La fouille du cimetière familial du premier siècle après J.-C. s’est ainsi révélée exceptionnelle à plus d’un titre. En effet, chaque tombe était dotée en moyenne d’une quinzaine de céramiques accompagnées parfois de verreries ou de petit mobilier comme de petits miroirs rectangulaires en bronze. Ainsi, une centaine de céramiques complètes, et pour certaines intactes, caractérisent cette petite nécropole du Haut-Empire. Pour nombre de sépultures, les traces du coffrage en bois étaient encore visibles, avec pour certaines tombes, les planches et leur mode d’assemblage très bien conservés, ce qui permet de comprendre les différentes étapes de la mise en terre des restes du défunt. Il a ainsi été clairement identifié pour plusieurs tombes, le dépôt d’un vase (en verre ou en terre cuite) sur la planche qui vient sceller le coffrage de la sépulture. La richesse des sépultures à crémation s’exprime ici par le nombre et la qualité des offrandes déposées. De 15 à 21 céramiques sont présentes, comprenant de la vaisselle courante mais également des services à ablutions en céramique dorée, un calice ou encore des balsamaires. La mise au jour lors du diagnostic d’une coupe en verre exceptionnelle, déposée sur le coffre de l’une des tombes, fait l’une des spécificités et originalités de cet ensemble funéraire remarquable. En effet, ladite verrerie est une coupe côtelée de type Isings 3a caractéristique du premier siècle mais ici de couleur blanche opaque, fait extrêmement rare. Il s’agit en l’occurrence du deuxième exemplaire découvert en France, un autre étant mentionné hors contexte à Vaison-la-Romaine (Merkenbreack 2018). D’un point de vue chronologique il faut noter le caractère précoce de certaines tombes, de la première moitié du premier siècle, et notamment la tombe fondatrice à triple ossuaires regroupant 4 individus et qui est datée de la période julio-claudienne. Nous sommes ici contemporains des indices les plus précoces mis au jour jusqu’à maintenant au sein de la capitale des Morins ; notamment certaines tombes de la nécropole du Mont Saint-Martin ou du secteur des Oblets (Blamangin et al. 2011 : 68-69).
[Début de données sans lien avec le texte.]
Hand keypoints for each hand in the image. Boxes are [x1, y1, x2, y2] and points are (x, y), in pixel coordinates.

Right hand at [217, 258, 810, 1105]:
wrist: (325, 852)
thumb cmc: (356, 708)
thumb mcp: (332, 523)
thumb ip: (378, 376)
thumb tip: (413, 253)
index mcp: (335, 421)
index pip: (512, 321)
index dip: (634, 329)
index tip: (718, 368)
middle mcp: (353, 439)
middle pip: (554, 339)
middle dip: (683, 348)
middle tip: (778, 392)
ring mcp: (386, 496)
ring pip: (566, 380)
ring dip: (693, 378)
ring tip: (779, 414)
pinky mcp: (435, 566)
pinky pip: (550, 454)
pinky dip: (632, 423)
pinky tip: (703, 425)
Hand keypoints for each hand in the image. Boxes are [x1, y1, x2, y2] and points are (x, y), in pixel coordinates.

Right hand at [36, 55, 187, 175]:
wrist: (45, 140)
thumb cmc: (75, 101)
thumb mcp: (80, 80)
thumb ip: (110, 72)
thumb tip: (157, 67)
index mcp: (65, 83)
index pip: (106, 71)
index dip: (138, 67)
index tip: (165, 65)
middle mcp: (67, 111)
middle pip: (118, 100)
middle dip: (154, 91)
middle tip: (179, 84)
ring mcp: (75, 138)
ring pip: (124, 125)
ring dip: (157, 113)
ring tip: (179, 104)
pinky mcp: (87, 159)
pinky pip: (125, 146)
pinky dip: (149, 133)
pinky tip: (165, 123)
Enfin, avec une approche plus archéogéographique, l’analyse succincte des éléments topographiques et cartographiques de ce secteur comprenant le site du Complet et les abords de Tervanna, ajouté au phénomène d’isoclinie fréquemment mis en avant dans les études d’archéologie du paysage et observable ici, il est indéniable que la campagne orientale de Thérouanne est bien structurée à l’époque antique (Merkenbreack 2019) et que le site fouillé dans le cadre de l’extension du Parc des Escardalles s’insère parfaitement dans cette organisation spatiale et vraisemblablement administrative de la proche campagne du chef-lieu de la cité des Morins et ce au cours de la première moitié du premier siècle a minima.
Vincent Merkenbreack
Référence rapport
Merkenbreack V.(Directeur), Maniez J., Afonso-Lopes E., Delobel D., Chombart J., Boutteau D., Majchrzak.N.,
Saint-Augustin (Pas-de-Calais), « Parc des Escardales - Le Complet »,
Rapport final d’opération de fouille, édition Direction de l’Archéologie du Pas-de-Calais, Dainville, 2020, volume 1, 372 pages, 348 figures, volume 2, 248 pages, 114 figures.